Iran, la figlia dell'ex presidente Rafsanjani condannata a 6 mesi carcere

Rafsanjani aveva sostenuto indirettamente Mousavi in occasione delle presidenziali del 2009 contro il presidente Ahmadinejad. Lui stesso era stato sconfitto da Ahmadinejad in occasione delle presidenziali del 2005

TEHERAN - Faezeh Hashemi, la figlia dell'ex presidente Akbar Hashemi Rafsanjani, è stata condannata a sei mesi di reclusione senza attenuanti per «propaganda contro il regime». Lo ha dichiarato il suo avvocato Gholam-Ali Riahi, citato dall'agenzia Isna.
«La mia cliente è stata condannata a sei mesi di reclusione per propaganda contro il regime e (...) cinque anni di divieto di ogni attività politica, telematica e giornalistica», ha precisato il suo avvocato. Ha precisato di aver presentato appello contro questa sentenza: secondo la legge, la corte deve confermarla la sentenza perchè sia applicabile.

Hashemi era stata convocata di fronte al tribunale il 25 dicembre. Era stata arrestata in occasione delle manifestazioni dell'opposizione contro la contestata rielezione del presidente Mahmoud Ahmadinejad nel giugno 2009. Suo padre Ali Akbar Hashemi Rafsanjani, che guida sempre il Consiglio per il discernimento del regime, la più alta istanza di arbitrato politico del Paese, è regolarmente criticato dai conservatori che gli rimproverano di non aver condannato i capi dell'opposizione Mir Hossein Mousavi e Mahdi Karroubi, che avevano assunto la leadership della contestazione, prima di essere confinato ai domiciliari a inizio anno.

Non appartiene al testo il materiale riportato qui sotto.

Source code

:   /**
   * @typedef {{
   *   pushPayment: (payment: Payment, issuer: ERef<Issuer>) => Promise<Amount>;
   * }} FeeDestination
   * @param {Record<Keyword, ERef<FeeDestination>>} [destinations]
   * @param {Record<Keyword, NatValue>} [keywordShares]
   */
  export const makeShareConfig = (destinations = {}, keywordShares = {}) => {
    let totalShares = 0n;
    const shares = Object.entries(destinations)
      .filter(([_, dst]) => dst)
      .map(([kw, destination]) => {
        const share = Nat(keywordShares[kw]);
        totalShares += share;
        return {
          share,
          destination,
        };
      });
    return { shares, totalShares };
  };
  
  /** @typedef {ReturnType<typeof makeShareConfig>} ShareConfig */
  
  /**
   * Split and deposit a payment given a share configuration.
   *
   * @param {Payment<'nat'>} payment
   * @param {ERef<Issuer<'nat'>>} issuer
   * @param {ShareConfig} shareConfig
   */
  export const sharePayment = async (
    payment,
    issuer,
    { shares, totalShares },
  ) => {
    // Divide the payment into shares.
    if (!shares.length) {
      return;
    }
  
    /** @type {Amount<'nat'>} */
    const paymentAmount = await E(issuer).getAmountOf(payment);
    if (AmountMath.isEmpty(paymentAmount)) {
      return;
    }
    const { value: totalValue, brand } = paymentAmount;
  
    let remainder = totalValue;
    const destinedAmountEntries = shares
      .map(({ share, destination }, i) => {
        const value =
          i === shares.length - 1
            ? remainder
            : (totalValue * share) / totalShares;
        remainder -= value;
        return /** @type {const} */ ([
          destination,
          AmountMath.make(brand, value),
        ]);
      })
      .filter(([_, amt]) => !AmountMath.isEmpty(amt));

Rafsanjani aveva sostenuto indirettamente Mousavi in occasione delle presidenziali del 2009 contro il presidente Ahmadinejad. Lui stesso era stato sconfitto da Ahmadinejad in occasione delle presidenziali del 2005. Un altro figlio d Rafsanjani, Mehdi Hashemi, è stato preso di mira da un procedimento giudiziario, ma ha lasciato l'Iran oltre due anni fa e vive da allora a Londra. Il sito internet di Rafsanjani è stato bloccato dalle autorità la settimana scorsa dopo il suo rifiuto di ritirare una parte dal contenuto del sito.